The atmosphere became depressing. One foreman kept slipping his silver-plated watch out of his vest pocket and examining it nervously. The workmen’s enthusiasm degenerated; some of them boldly lay down in the shade. It was hard to know what to do with them: the mine looked bad if they went to sleep; it would look worse if they went to work.
The three Americans and Mr. Hovich sat on the bench in silence, smoking hard. The boy who had limewashed the stones and burned the lettuce leaves came up the path with a shy, sycophant smile and carefully collected b
utts and match-ends in a tin can. “Just give him twenty years or so and he’ll be a Minister too,” said Streeter. The Representative winced. “And you keep out of the way, please,” the engineer told Divver. “No interviewing, no reporting. If any questions are asked, you are simply a visitor: I shall not introduce you. Understand?” Divver nodded; but the four of them now sat with some awkwardness, as though each was either a spy or about to be the victim of a spy. The engineer’s face was unusually red, and his fingers trembled incessantly.
Around four o’clock a new haze of dust arose. The Representative left the bench, and with embarrassingly false casualness bent double and peered through the trees until he was dizzy. Suddenly he turned to Streeter and nodded vigorously.
The foreman gave their orders in quick shouts. The drowsy workmen jumped up and ran to the mills and quarries. The boilerman spun the wheel-cock; there was a swish of steam and the rows of stamps burst into action. The ground trembled; Streeter had to shout: “Now, stay out of the way, for God’s sake,” he bellowed at Divver and Morgan. They fell back to one side of the villa, beside a tall lilac bush, where they were joined by the excited little boys.
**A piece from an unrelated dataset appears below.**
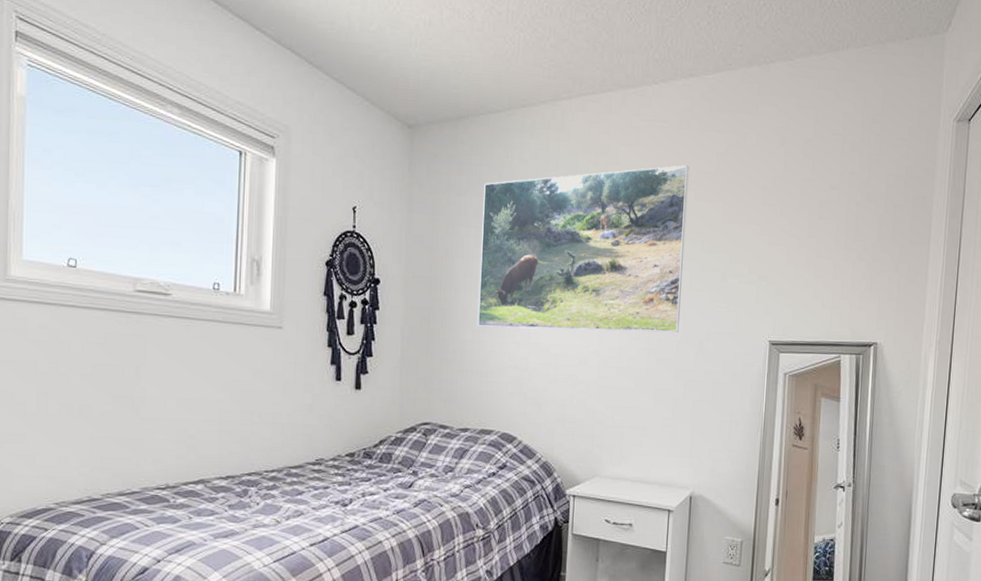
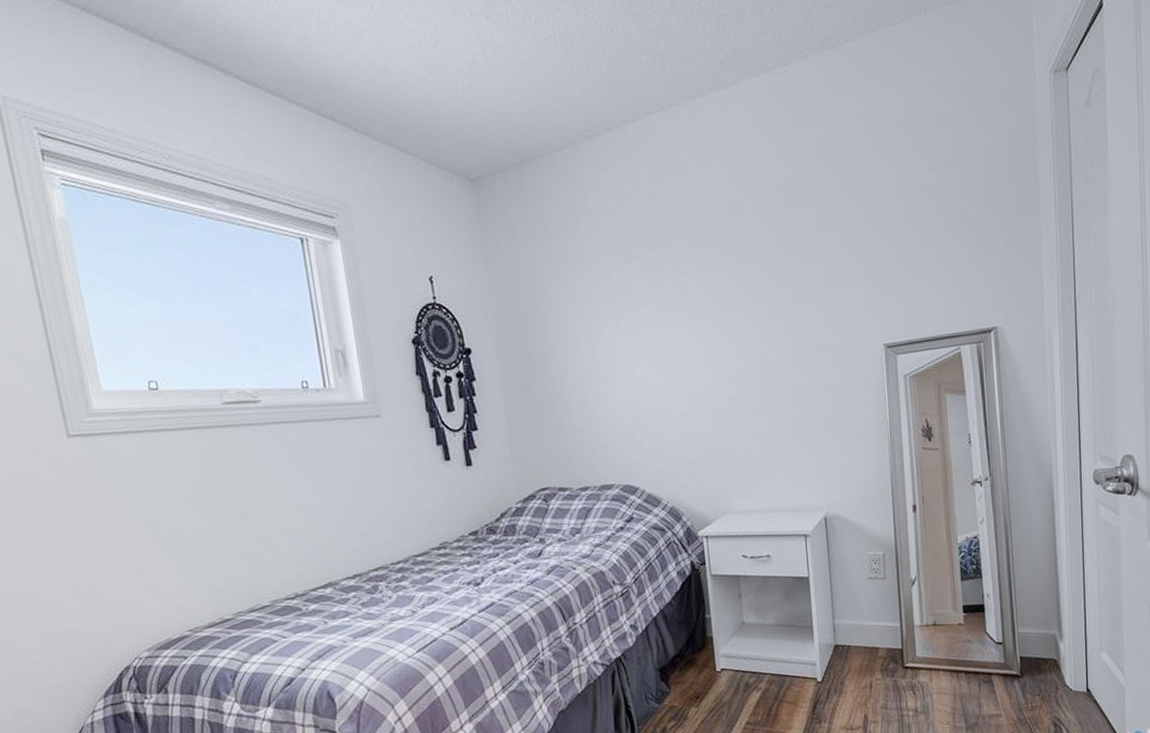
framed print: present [477,165,689,333] -> none [562,172,788,381]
A heavy, black limousine showed through the trees. The body, sprung for ministerial comfort, slowly rose and fell on the bumpy road like a state coach. A natty young secretary sprang out from beside the chauffeur and helped out the Minister, a tall man who was as well dressed as the salesmen in the goldsmiths’ shops, and who immediately broke into a happy smile. He was followed by a permanent official of the Ministry of Mines, a grim-looking expert with a brief-case. The expert at once started to glare about him in an expert way; but the Minister advanced to meet Streeter at a bent lope, as though in his case Nature’s leggy undercarriage must proceed at twice normal speed to keep up with the impetuous drive of the higher brainpan. As the Minister loped, he swayed his eyes amiably from side to side, as if the limewashed stones which flanked his passage were rows of voters. Half-way down the path he met the engineer and clasped him by the hand. Both men at once began to shout; but only occasional remarks could be heard: “A long time,” “Cairo, I think,” “An admirable chance to brush off my English,” “A genial work,” “Assuredly happier days, ts! ts!” Then the Minister gave Mr. Hovich a friendly pat on the shoulder and the five men disappeared into the villa. The door was closed and nothing more was seen from outside, except when a hand protruding from a black sleeve and white shirt cuff, closed on the neck of the whiskey bottle and removed it from the window sill.